Read about the origins of Strategy at our school.
Vision & Journey
We see a school where students have agency to make deliberate choices about what they learn, how they learn, and who they learn with. A school where students learn as they serve others, take environmental action, and create social solutions, both inside and outside of the walls of our school.
Students of different ages share the same spaces at our school. Our work does not occur in isolation. We are a school where teachers are innovating around best practice to create learning environments that connect us all.
Strategy is the map we use to arrive at this new reality.
Strategy is the lens through which we filter all that we do. Strategy is the best of research-informed and innovative practice in education applied to the needs of the NIS community. Some examples are that we use Strategy to guide our thinking and decision making when we:
- Design learning spaces
- Discuss student achievement
- Plan for learning
NIS is an inclusive learning community inspiring international mindedness, creative thinking and personal excellence. Our strategy is how we make this happen.
Defining our strategy was a community collaboration that resulted in The Little Book of Nanjing (2015) - a blueprint for the way in which we ‘do school’ at NIS.
“There are no surprises - the strategy came from the community, after all. Really putting student voice and choice at the centre of things is a huge undertaking that could fundamentally change our school." -Laurie McLellan, Director
How did our journey start?
Normally, school strategies are too long, full of jargon, and have the misplaced belief they can predict what will happen in five years’ time. Normally, no one reads them, but everyone spends five years thrashing about helter-skelter to make ‘it’ happen. Whatever ‘it’ was. Lots of thunder, no rain.

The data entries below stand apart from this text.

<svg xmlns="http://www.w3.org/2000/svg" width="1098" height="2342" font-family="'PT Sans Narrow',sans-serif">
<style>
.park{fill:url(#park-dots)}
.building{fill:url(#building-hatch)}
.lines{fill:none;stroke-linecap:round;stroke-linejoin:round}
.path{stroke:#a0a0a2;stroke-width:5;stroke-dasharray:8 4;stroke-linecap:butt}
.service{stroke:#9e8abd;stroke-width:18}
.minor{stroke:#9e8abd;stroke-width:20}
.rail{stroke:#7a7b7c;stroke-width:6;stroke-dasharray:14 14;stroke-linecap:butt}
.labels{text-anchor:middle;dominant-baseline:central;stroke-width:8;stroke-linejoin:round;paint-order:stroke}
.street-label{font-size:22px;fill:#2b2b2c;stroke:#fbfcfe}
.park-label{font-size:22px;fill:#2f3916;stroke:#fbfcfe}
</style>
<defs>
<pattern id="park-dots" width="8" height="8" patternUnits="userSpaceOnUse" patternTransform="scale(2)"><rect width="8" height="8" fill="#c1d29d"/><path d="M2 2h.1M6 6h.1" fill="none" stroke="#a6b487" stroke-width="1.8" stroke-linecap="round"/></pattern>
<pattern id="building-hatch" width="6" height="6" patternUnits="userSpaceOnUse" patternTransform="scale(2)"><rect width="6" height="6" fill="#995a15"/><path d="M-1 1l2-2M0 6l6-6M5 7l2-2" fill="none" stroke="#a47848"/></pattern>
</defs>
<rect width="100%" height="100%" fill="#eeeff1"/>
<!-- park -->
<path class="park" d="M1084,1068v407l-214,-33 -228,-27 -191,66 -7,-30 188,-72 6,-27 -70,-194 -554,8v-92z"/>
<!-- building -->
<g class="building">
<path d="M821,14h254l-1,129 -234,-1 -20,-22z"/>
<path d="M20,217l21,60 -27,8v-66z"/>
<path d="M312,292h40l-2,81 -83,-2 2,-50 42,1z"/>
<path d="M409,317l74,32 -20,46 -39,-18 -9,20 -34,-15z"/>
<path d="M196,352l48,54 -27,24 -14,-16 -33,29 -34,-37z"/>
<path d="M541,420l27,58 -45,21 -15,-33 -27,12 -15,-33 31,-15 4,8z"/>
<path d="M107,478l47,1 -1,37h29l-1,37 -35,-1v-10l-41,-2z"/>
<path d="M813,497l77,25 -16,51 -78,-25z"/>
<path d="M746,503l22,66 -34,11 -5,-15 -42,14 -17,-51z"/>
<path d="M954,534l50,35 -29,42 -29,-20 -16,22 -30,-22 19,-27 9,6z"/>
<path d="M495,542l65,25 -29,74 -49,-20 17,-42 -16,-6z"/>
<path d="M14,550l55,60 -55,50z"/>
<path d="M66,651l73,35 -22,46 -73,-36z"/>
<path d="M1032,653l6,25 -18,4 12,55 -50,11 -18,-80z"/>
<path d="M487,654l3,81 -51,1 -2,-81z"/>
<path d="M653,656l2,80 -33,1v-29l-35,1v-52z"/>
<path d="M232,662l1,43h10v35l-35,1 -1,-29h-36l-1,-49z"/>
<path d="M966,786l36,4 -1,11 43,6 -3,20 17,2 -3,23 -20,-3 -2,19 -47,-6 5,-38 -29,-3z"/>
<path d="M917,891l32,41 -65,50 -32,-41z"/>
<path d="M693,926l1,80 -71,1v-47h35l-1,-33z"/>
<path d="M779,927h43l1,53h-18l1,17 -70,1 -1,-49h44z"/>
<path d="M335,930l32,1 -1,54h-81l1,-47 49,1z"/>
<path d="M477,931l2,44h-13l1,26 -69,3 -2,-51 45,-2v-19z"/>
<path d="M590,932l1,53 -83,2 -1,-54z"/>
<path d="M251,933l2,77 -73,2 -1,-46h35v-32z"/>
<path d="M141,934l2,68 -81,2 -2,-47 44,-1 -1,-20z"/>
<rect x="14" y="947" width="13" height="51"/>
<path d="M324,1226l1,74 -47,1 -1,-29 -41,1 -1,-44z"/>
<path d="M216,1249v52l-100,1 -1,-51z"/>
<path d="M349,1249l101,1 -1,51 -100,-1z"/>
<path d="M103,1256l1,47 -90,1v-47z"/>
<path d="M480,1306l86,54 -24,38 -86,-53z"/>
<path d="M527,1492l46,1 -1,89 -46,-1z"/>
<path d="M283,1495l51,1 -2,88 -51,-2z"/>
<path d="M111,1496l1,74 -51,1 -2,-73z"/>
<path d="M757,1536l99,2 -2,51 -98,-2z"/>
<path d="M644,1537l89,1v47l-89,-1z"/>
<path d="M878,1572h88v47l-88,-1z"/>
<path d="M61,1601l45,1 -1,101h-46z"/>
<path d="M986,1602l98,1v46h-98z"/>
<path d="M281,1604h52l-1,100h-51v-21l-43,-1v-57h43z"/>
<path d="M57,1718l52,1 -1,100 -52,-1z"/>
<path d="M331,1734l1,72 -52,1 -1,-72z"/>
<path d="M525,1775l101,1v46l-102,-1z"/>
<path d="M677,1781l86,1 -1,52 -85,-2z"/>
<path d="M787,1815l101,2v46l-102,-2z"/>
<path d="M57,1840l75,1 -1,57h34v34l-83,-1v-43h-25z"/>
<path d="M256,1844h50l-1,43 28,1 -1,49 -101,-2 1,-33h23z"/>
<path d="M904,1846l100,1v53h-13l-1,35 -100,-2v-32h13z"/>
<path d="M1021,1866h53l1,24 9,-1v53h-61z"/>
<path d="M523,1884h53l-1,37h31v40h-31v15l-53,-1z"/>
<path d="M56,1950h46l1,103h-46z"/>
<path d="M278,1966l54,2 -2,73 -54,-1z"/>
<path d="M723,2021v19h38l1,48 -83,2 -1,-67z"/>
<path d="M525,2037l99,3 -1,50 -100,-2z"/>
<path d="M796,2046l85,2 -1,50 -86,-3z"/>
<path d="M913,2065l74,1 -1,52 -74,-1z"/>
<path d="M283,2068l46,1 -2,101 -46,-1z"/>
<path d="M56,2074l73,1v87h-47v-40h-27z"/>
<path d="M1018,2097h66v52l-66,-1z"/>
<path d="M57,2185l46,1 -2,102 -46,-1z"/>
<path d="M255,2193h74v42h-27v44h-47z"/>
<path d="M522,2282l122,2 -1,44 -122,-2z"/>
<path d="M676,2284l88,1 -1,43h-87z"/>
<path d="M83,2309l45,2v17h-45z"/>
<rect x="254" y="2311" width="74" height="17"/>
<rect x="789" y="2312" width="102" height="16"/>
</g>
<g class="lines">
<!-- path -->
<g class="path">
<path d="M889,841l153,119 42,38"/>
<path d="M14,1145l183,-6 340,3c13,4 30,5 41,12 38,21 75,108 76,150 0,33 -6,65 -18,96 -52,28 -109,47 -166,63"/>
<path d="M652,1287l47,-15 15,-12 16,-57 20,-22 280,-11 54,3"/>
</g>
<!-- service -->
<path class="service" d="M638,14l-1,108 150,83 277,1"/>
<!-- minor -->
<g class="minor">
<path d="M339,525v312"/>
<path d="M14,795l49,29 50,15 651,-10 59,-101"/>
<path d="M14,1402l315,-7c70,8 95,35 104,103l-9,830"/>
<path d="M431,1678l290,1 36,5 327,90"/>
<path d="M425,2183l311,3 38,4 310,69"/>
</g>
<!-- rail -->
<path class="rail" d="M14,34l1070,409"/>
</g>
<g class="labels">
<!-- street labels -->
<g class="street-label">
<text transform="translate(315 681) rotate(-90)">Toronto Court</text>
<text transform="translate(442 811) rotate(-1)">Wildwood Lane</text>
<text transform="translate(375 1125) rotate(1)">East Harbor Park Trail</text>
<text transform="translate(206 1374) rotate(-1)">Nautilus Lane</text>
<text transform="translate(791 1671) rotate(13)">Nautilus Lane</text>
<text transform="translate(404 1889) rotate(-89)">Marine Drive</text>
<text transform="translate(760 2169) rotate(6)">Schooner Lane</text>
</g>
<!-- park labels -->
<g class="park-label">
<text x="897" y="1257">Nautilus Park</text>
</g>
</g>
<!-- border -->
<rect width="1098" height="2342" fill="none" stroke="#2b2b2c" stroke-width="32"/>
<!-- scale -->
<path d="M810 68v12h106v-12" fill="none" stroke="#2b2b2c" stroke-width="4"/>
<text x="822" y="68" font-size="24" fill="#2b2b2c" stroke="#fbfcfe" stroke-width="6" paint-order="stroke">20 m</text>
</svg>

We decided to come up with strategy that is short, to-the-point, and audacious. We’ve zeroed in on two big, audacious goals - "Student Voice & Student Choice" and "Bursting the Bubble." We had eight chunky strategy projects to take us there, in which everyone in the school community took part. We have a talented, creative team of educators, leaders, students and parents driving the projects forward.

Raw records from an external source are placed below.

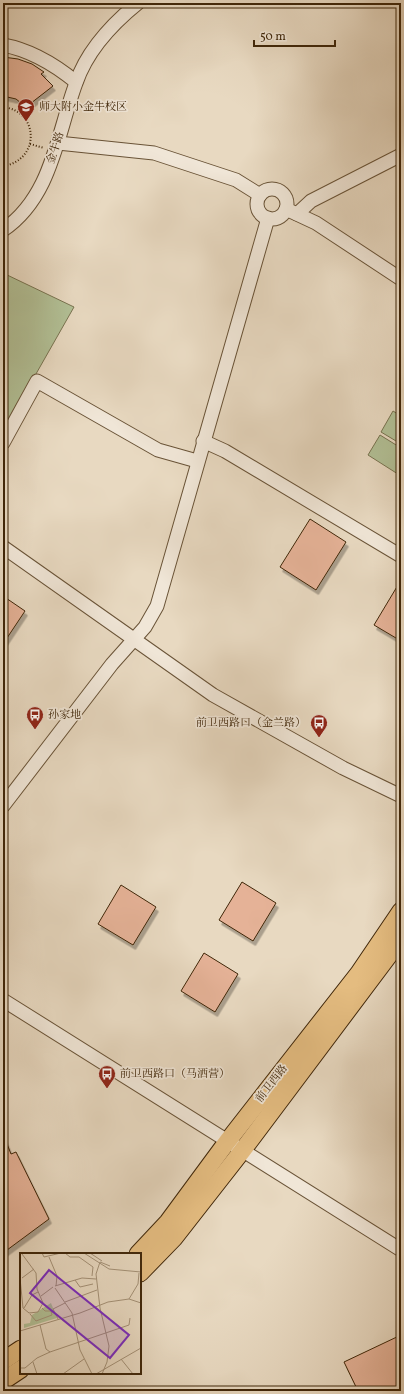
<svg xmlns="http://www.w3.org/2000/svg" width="404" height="1394" font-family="Vollkorn,'Noto Serif SC',serif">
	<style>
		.green { fill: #b2c096; stroke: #787350 }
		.building { fill: #e5b297; stroke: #3f2609; filter: url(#shadow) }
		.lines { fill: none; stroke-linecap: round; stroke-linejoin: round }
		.minor-casing { stroke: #695337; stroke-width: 15 }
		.major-casing { stroke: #3f2609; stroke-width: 19 }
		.path { stroke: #3f2609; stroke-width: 2; stroke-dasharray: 1 2; stroke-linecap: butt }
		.minor { stroke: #f0e6d7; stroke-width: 13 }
		.major { stroke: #e4bc80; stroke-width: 17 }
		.labels { text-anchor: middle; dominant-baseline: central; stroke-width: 3.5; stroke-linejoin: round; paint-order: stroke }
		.poi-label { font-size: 11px; fill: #3f2609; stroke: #f0e6d7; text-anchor: start }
		.street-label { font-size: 11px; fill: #3f2609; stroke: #f0e6d7 }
		.inset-road { fill: none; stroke: #a49177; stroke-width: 1 }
		.view { fill: #7b2cbf; fill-opacity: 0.15; stroke: #7b2cbf; stroke-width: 2 }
		.inset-edge { fill: none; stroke: #3f2609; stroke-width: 2 }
	</style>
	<defs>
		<filter id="shadow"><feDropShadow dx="2.5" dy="4.5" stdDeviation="0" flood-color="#0004"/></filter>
	</defs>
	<rect width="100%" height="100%" fill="#e8d9c1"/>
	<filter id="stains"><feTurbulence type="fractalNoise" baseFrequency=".005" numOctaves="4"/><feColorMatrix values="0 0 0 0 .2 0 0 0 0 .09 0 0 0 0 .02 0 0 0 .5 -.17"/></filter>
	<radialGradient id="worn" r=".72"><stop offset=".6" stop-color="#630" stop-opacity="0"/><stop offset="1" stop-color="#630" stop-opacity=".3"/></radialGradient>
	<g class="green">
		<path d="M3 273 74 307 3 432Z"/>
		<path d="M393 411 401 416V444L381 432Z"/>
		<path d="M380 435 401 448V476L368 455Z"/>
	</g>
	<g class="building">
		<path d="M3 57 18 59 32 64 44 72 41 74 53 86 26 107 16 99 3 96Z"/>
		<path d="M310 519 346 542 316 590 280 567Z"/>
		<path d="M401 580V641L374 625Z"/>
		<path d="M3 596 25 611 3 644Z"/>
		<path d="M242 882 276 903 253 941 219 920Z"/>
		<path d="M121 885 156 907 133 945 98 924Z"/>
		<path d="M204 953 238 974 215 1012 181 991Z"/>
		<path d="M3 1134 11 1154 16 1152 49 1219 3 1253Z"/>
		<path d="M401 1335V1386L391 1391H358L344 1362Z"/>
	</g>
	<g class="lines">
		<g class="minor-casing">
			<g id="minor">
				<path d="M3 45C31 50 54 64 76 82"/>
				<path d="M58 143 154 153 236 180 260 195"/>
				<circle cx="272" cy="204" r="15"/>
				<path d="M286 209 316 223 401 279"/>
				<path d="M297 214 311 201 401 155"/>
				<path d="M3 230C52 197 57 134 76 83 87 51 112 24 138 3"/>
				<path d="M203 441 225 451 401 556"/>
				<path d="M3 443 37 381 158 450 197 461"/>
				<path d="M3 547 213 695 343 768 401 796"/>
				<path d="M3 806 112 664 145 627 157 606 268 218"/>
				<path d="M3 1000 401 1250"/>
			</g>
		</g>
		<g class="major-casing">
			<g id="major">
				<path d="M138 1254 168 1222 227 1142 359 973 401 911"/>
				<path d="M140 1273 174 1238 242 1151 401 939"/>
				<path d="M3 1361 21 1349"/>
				<path d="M3 1381 21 1369"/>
			</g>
		</g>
		<g class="path">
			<path d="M3 107C40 111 40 161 3 166"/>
			<path d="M30 144 44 148"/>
		</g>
		<use href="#minor" class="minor"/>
		<use href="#major" class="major"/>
	</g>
	<defs>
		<g id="school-pin" transform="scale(0.9)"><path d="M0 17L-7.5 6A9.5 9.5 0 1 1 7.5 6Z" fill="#8f2418" stroke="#f0e6d7"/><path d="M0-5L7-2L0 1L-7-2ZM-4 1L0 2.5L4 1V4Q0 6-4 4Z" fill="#fff"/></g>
		<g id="bus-pin" transform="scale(0.9)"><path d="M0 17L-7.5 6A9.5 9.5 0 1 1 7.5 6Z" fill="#8f2418" stroke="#f0e6d7"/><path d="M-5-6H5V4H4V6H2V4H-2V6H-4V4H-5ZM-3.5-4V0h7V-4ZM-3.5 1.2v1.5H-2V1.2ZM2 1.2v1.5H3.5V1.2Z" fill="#fff"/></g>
	</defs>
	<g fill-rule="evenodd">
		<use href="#school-pin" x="26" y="107"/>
		<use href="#bus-pin" x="35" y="715"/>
		<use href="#bus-pin" x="319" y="723"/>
		<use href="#bus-pin" x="107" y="1074"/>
	</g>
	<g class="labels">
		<g class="poi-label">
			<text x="39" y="107">师大附小金牛校区</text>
			<text x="48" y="715">孙家地</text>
			<text x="306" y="723" text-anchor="end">前卫西路口（金兰路）</text>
			<text x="120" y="1074">前卫西路口（马洒营）</text>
		</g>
		<g class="street-label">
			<text transform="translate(56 148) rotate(-72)">金牛路</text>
			<text transform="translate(272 1084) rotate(-52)">前卫西路</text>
		</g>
	</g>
	<g transform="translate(20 1253)">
		<rect width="121" height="121" fill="#e8d9c1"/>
		<path d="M31 50 37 65 4 75V71L10 70 12 62Z" fill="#b2c096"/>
		<path class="inset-road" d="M22 0 24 4 41 0M45 0 50 4H59L73 14 72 23M64 0 89 16 121 19M70 0 82 8M29 4 37 23 36 33M0 25 3 55 9 60 18 59 23 50 17 36 16 20 2 1M2 25 14 16M55 27 60 34 73 31M35 33 62 25 76 26M35 35 52 60 60 97 72 121M21 43 33 34M109 46 121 50M45 49 77 37M4 55 12 42 18 39M10 61 16 68 32 62 31 58H25L22 55M38 66 33 56 45 50M20 72 26 96 30 99M0 78 60 60 88 49 109 46 118 31 119 20M101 106 113 121M13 109 17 121M0 115H5L17 105 30 99 109 72 110 65M43 121 64 106M76 121 121 95M82 121 87 109 89 93 80 55 76 21 80 9 90 13"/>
		<path class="view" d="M29 17 109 82 90 105 10 40Z"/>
		<rect width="121" height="121" class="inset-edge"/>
	</g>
	<rect width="404" height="1394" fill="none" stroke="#e8d9c1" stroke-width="16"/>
	<rect x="4" y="4" width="396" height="1386" fill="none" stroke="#3f2609" stroke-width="2"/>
	<rect x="8" y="8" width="388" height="1378" fill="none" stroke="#3f2609"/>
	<path d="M254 40v6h81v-6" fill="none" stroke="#3f2609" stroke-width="2"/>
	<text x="260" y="40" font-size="12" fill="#3f2609" stroke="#f0e6d7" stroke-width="3" paint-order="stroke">50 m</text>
	<rect width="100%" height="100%" filter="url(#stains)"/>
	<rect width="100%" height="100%" fill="url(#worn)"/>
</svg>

And there’s no ‘five year plan’. We’ll take as long as it takes.
By picking out these two key goals, we have created a simple but ambitious strategy.
It’s simple enough that first graders understand it: when we say we’re inclusive and involving the whole school to make it happen, we really mean it. It’s ambitious enough to excite our existing team, and compel more of the world’s best educators to join us in making it happen.
Our school is empowering our students by involving them in the decisions about teaching and learning.